Ma Khine rejected the offer of being the first prisoner to be washed alongside Rachel Goldwyn, putting her dignity first. “I demanded to be washed at the same time as other inmates, because although I helped fund it being built, I am an ordinary person, just like the other prisoners from Burma,” she says.
Ma Khine ended up being accompanied by seven HIV-infected women that could barely carry their own body weight. These women, she says, were waiting to die. In order to avoid possible retribution, the authorities refused to have any dead bodies on the premises, so they were taken away and cremated as if they never existed.
The sight of watching so many women pass through the doors of Insein Prison only to die is a thought that clearly leaves Ma Khine distressed.

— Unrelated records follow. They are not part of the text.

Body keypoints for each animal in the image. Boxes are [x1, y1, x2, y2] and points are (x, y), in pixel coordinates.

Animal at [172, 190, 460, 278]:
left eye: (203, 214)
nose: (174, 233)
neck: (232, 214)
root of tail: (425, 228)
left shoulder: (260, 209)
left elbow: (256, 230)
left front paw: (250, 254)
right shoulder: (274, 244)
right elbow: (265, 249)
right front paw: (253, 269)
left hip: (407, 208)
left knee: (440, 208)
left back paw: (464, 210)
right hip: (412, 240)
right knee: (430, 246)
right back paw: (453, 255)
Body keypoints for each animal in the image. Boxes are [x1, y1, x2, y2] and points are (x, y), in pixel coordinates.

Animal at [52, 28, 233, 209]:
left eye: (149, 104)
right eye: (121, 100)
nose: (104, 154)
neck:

The women, she says, are not political activists and have no desire other than to make enough money to live from selling vegetables on the streets at night.

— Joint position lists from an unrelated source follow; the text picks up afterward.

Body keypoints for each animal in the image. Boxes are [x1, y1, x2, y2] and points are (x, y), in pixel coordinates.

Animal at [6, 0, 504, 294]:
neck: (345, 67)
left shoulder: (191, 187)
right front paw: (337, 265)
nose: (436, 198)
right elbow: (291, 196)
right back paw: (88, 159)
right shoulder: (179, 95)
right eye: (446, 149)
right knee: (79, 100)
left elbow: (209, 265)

“These women are called night birds,” she says. “They are poor provincial girls, all under 20 years of age. Police officers wait at the port for their arrival by boat and abduct them. They cannot afford to bribe the officers and are accused of being prostitutes.”
Police officers rape the women before throwing them into prison. The night birds are issued with harsh sentences of up to 40 years imprisonment, and in the process, contract HIV/AIDS and eventually die.
The most tragic part about the fate of these women, Ma Khine says, is that the junta-controlled media release their propaganda, declaring that now less drug dealers roam the streets of Rangoon and that their tough zero tolerance policy has resulted in the eradication of more opium poppy fields that the women “cultivate”. They are, in reality, farms that the families of night birds are forcibly removed from.
There is no end to the admiration and affinity that Ma Khine has for Aung San Suu Kyi’s decision to remain in Burma to be with her people. “Aung San Suu Kyi has dedicated herself to represent all people living in Burma. She is destined to be leader because everybody loves her. Locking up this wonderful woman is a waste of life,” she says.
To defeat the junta, Ma Khine believes only a show of strength and unity will work. “There is a great truth to the song line, ‘we are one/but we are many’” (from “I Am Australian”).
While she believes that the junta is vulnerable based on the fact that nothing is permanent, Ma Khine cannot help but express her anger at the regime for crushing the dreams of a civilian democracy in 1988, 1990 and 2007, moments that Ma Khine refers to as the denial of our time. “David, look at the 2010 election. It will not be general,” she warns. “The dictators running Burma will force everybody to vote one way – their way.”
Ma Khine has promised to share her full story about life in Insein Prison one day, but is adamant that regime change must come first. For her, such personal details can only ever be made public in Burma under a civilian democracy led by Aung San Suu Kyi.
When it comes to the question of Burma, it is time to finally make good on the promise never again, or the words of German pastor Martin Niemöller will return to haunt us all:
“…Then they came from me, and by that time no one was left to speak up…” (First They Came, circa 1946).
The price of failure in this mission to save Burma’s people will be the never-ending cry of more than 54 million souls that we could have saved.